Print every line below exactly as written, but leave the pictures behind.
++++++++++++++++++++
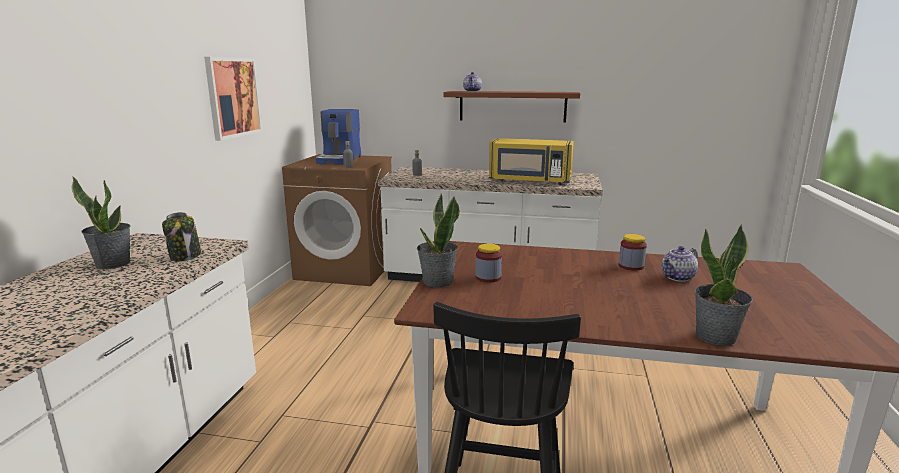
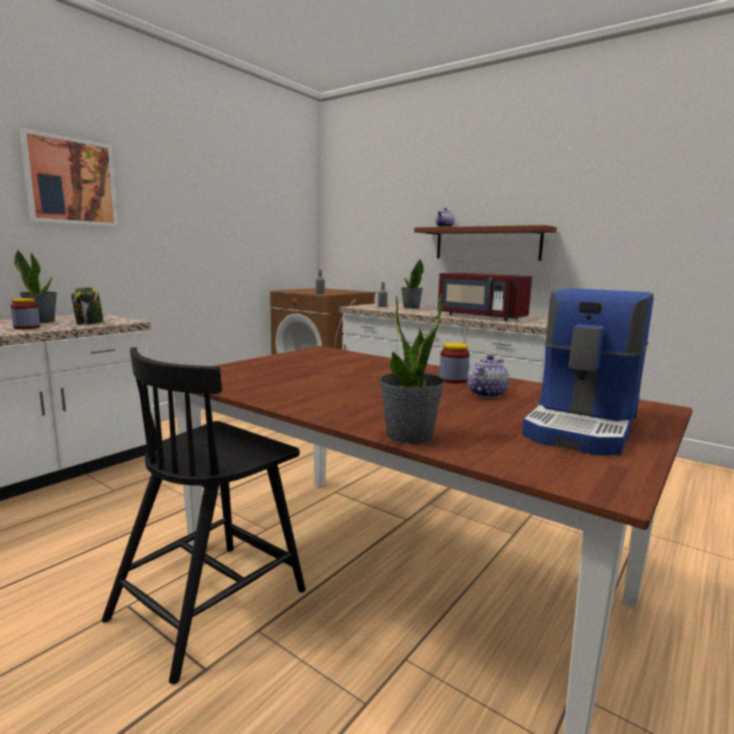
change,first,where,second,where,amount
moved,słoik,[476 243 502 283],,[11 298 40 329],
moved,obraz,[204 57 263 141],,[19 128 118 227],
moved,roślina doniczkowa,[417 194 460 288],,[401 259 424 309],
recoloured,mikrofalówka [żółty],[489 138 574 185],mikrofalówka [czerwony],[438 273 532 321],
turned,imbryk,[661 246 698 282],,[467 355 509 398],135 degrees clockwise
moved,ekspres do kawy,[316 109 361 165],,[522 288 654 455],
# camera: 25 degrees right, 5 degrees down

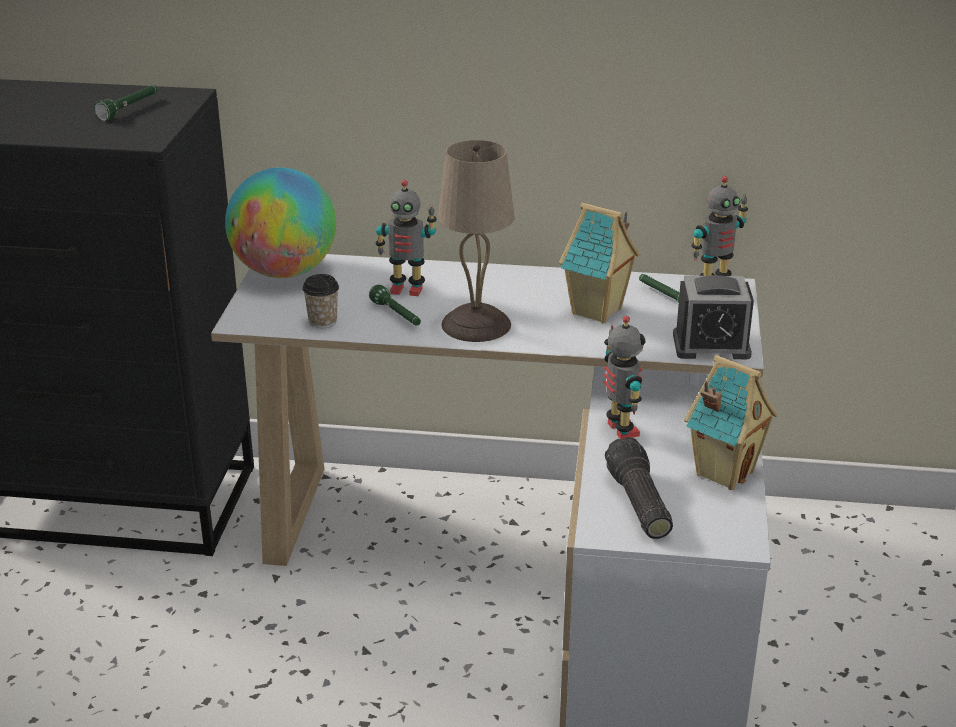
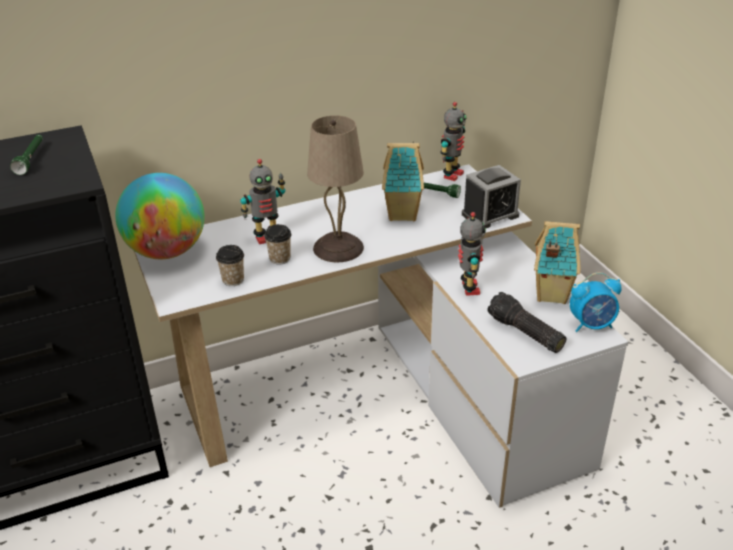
change,first,where,second,where,amount
replaced,latarka [zielony],[369 284 421 326],filiżanka,[264 224 292 264],
turned,robot zabawkowy,[603 316 646 439],,[458 212 486 296],45 degrees clockwise
added,,,budzik,[570 272 622 332],
# camera: 30 degrees left, 5 degrees up

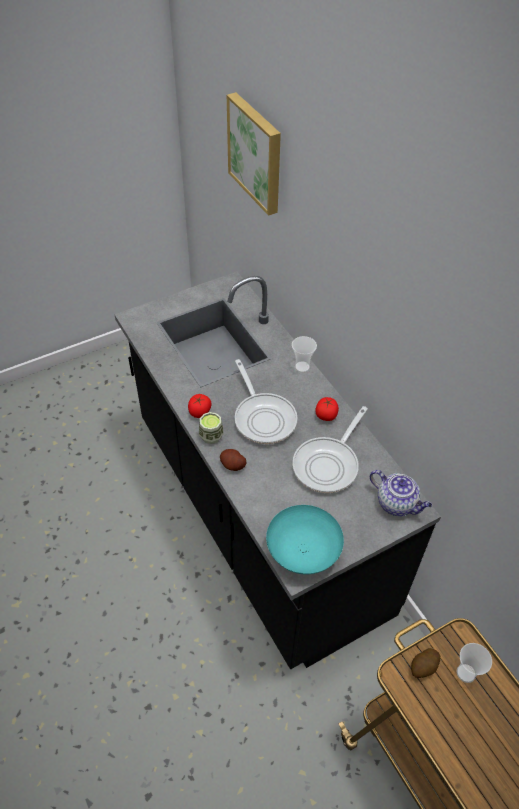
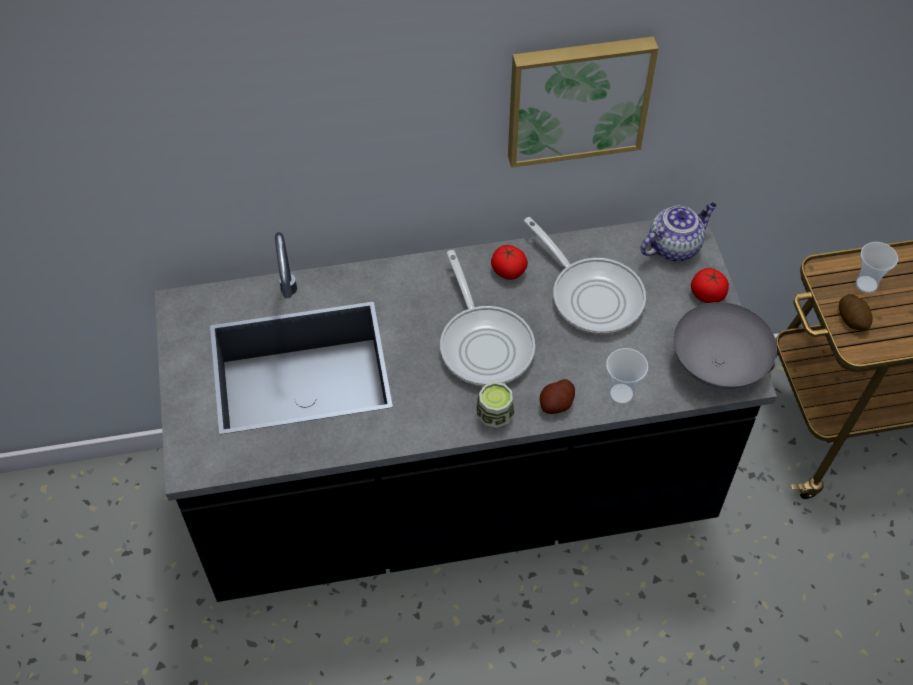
change,first,where,second,where,amount
turned,patelnia,[235 359 298 444],,[440 250 535 386],75 degrees clockwise
moved,obraz,[227 92 281 216],,[508 36 659 168],
moved,filiżanka,[292 336 317 373],,[606 348 648 405],
recoloured,miska [turkusowy],[266 505 344 574],miska [szary],[673 302 777 389],
moved,pomidor,[188 394 212 418],,[691 268 729 303],
# camera: 70 degrees left, 5 degrees up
++++++++++++++++++++
• _SOLUTION FOR THIS EXERCISE_
change,first,where,second,where,amount
moved,słoik,[476 243 502 283],,[11 298 40 329],
moved,obraz,[204 57 263 141],,[19 128 118 227],
moved,roślina doniczkowa,[417 194 460 288],,[401 259 424 309],
recoloured,mikrofalówka [żółty],[489 138 574 185],mikrofalówka [czerwony],[438 273 532 321],
turned,imbryk,[661 246 698 282],,[467 355 509 398],135 degrees clockwise
moved,ekspres do kawy,[316 109 361 165],,[522 288 654 455],
# camera: 25 degrees right, 5 degrees down

change,first,where,second,where,amount
replaced,latarka [zielony],[369 284 421 326],filiżanka,[264 224 292 264],
turned,robot zabawkowy,[603 316 646 439],,[458 212 486 296],45 degrees clockwise
added,,,budzik,[570 272 622 332],
# camera: 30 degrees left, 5 degrees up

change,first,where,second,where,amount
turned,patelnia,[235 359 298 444],,[440 250 535 386],75 degrees clockwise
moved,obraz,[227 92 281 216],,[508 36 659 168],
moved,filiżanka,[292 336 317 373],,[606 348 648 405],
recoloured,miska [turkusowy],[266 505 344 574],miska [szary],[673 302 777 389],
moved,pomidor,[188 394 212 418],,[691 268 729 303],
# camera: 70 degrees left, 5 degrees up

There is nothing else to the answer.